Having experienced Pride in cities like Los Angeles, San Francisco, and Vancouver; I always wanted to check out what Pride is like abroad. Last year, I had the chance to check out Taipei Pride.
This was the first pride after Taiwan legalized same-sex marriage. It was a momentous occasion with smiles, laughter, color, and pride all around.
I didn’t know it at the time but the turnout was estimated at over 200,000 participants (almost double from the year before).
The start of Taipei Pride centered around a bazaar with vendors selling various wares and people promoting their companies. This festival was just a few blocks north of Taipei 101. This was the sign that let us know we were in the right area.
We browsed a bunch of the booths ranging from shops selling niche clothing to large brands like Google.
Fun Fact: the term 同志 (tong zhi) meaning comrade has come to represent identities outside of the traditions of heteronormativity.
The festival was packed with people looking for cool things to see and buy.
The weather was super nice with the sun shining through. Incidentally, Taipei Pride is later in the year than many other pride celebrations out there because of the rainy weather during June and July. October is the perfect medium between weather that isn’t stormy and temperatures that aren’t too cool (during the winter).
I’m not too sure what these two were dressed up for, but there were a variety of booths with people out front posing for photos. There were also a number of attendees dressed in drag, making their presence known.
One of the booths was selling rainbow popsicles. Can you guess the flavors?
Okay, they are strawberry, mango, pineapple, kiwi, blueberry, and grape.
MAC had one of the more ostentatious booths out there with this mermaid-like character. Does anyone know if this is a direct character reference?
After browsing the booths we went closer to the main stage. There were various performances going on, culminating in the kick-off to the Taipei Pride Parade.
The pride parade is unlike anything that I’ve seen before. Much like Vancouver Pride, the streets did not have barriers set up, but the similarities end there.

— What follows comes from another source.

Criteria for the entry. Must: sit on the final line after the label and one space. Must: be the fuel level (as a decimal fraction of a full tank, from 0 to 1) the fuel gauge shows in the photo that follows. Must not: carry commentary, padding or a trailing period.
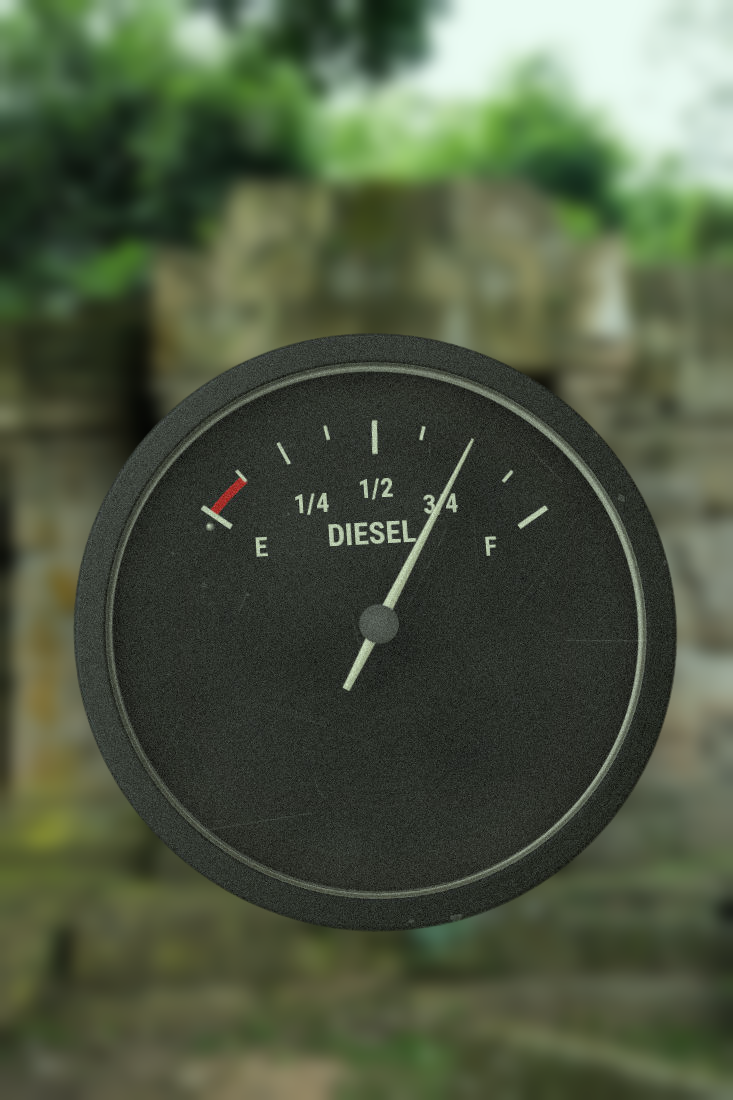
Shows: 0.75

The parade was more like a march. There were individual groups that made their way down the parade route, but as time progressed, more people began filling in the space between and marching with those organized parade groups.
Here’s a group dedicated to helping stay animals, for instance. Except for the signage though, you wouldn’t really know where one group begins and one group ends.
People lining the street created a thoroughfare that expanded and contracted pretty organically. On the inside, people from the audience joined in the march, little by little.
After watching the parade for a bit and even, seemingly, marching aside on of the contingents, we picked up the MRT to head to the East Gate. The East Gate, seen in the photo above, was the termination point of the parade as well as the location of the second part of the festival. This festival was a lot smaller, but it did have a nice stage set up.
Interestingly enough, you can see Taipei 101 where the parade started in the background. This parade route was around 5 kilometers (approximately 3.1 miles). Even though, non-stop walking it would take about an hour, it was probably two to three hours before we were able to greet the first contingent.
As more groups finished the parade, this festival got larger. Music played as announcers welcomed groups finishing the route (almost as if they were announcing winners of a race). The crowd was lively and the mood was amazing.
After this, we walked to the (traditionally) LGBT part of Taipei, Ximending (西門町 / xi men ding) to continue the celebration. Along the way, we passed through 2/28 Peace Park (二二八和平公園 / er er ba he ping gong yuan)—known for being a place where gay men would find each other before the age of smartphones and instant communication. For a city that’s as steeped in tradition as it is invested in the future, it was a fitting way of rounding out the pride experience.